7. A stimulated Raman scattering imaging method based on rapid and efficient adaptive optical compensation applied to the system of any one of claims 1 to 6, characterized in that: the method utilizes a self-adaptive compensation method to modulate incident light of a stimulated Raman scattering system, and comprises the following steps:

1) the deformable mirror (19) is divided into two areas in half, the laser emits two beams with different wavelengths, the two beams are respectively incident to the two areas of the deformable mirror (19) through the optical path to be focused, and a focused light spot is obtained at the focal plane of the microscope objective (26);

2) an experimental sample (27) is not placed at the focal plane of the microscope objective (26), the two areas of the deformable mirror (19) are not subjected to phase modulation, the step 1) is carried out, an ideal focusing light spot is obtained at the focal plane of the microscope objective (26) and is subjected to light intensity detection, and the center of the ideal focusing light spot is recorded as a focusing center position O_fObtaining the ideal focusing spot at the focusing center position O_fThe signal light intensity value of (d);

3) placing an experimental sample (27) at the focal plane of a microscope objective (26), carrying out phase modulation on two areas of a deformable mirror (19), carrying out the step 1), obtaining a distorted focused light spot at the focal plane of the microscope objective (26), carrying out light intensity detection, recording the position O of the distorted focused light spot at the focusing center, and obtaining the position of the distorted focused light spot_fThe signal light intensity value of (d);

4) two regions of the deformable mirror (19) are phase-modulated and are not phase-modulatedThe same phase modulation is carried out, step 1) is carried out, phase modulation focusing light spots are obtained at the focal plane of the microscope objective (26), and each light beam is obtained at the focusing center position O by analyzing and extracting the phase modulation focusing light spots_fThe signal intensity value of the light source is processed to obtain the compensation phase distribution of each light beam on the deformable mirror (19);

5) respectively loading the compensation phases obtained by the two light beams on two subareas corresponding to the deformable mirror (19) during the step 3) to perform the step 1), forming a final optical focusing compensation spot in the experimental sample (27), wherein the focusing center position is O_fWhere a stronger nonlinear signal is excited.

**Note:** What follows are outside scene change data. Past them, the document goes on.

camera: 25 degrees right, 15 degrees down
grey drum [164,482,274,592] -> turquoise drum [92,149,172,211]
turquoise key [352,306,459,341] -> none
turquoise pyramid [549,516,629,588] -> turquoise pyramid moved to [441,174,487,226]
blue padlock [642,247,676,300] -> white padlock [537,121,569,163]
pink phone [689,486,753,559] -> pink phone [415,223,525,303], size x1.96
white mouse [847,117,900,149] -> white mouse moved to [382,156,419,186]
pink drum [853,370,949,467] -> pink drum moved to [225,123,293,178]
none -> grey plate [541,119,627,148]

8. The method of claim 1, wherein the method comprises: the light intensity detection in the steps 2), 3) and 4) is specifically as follows:

the laser emits two beams with different wavelengths, wherein one beam is modulated by an acousto-optic modulator (6), is focused on an experimental sample (27) through an objective lens after being reflected and combined on a deformable mirror (19), a distortion scattering light spot is generated in the experimental sample (27), the intensities of the two beams generate intensity change at the modulation frequency of the acousto-optic modulator (6), the scattering light beam of the distortion scattering light spot acquires the intensity change information of one beam of light by using an optical filter (29), is focused by a collimation focusing lens (30), is collected by a photodiode (32) and uses a lock-in amplifier (32) to amplify the signal as a focusing center position O_fThe signal intensity value of (a).

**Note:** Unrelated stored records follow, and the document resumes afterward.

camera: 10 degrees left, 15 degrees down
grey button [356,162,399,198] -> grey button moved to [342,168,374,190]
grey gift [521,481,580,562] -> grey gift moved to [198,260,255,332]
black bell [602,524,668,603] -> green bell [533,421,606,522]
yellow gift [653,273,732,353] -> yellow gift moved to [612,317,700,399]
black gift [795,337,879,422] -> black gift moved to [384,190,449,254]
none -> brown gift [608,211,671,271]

9. The method of claim 1, wherein the method comprises: the phase compensation in step 5) specifically means loading an additional compensation phase value on the basis of the original phase of the light beam when step 3) is performed.

10. The method of claim 1, wherein the method comprises: the experimental sample (27) is, but not limited to, a living biological tissue, an isolated biological tissue, an agar block containing a pellet, and the like.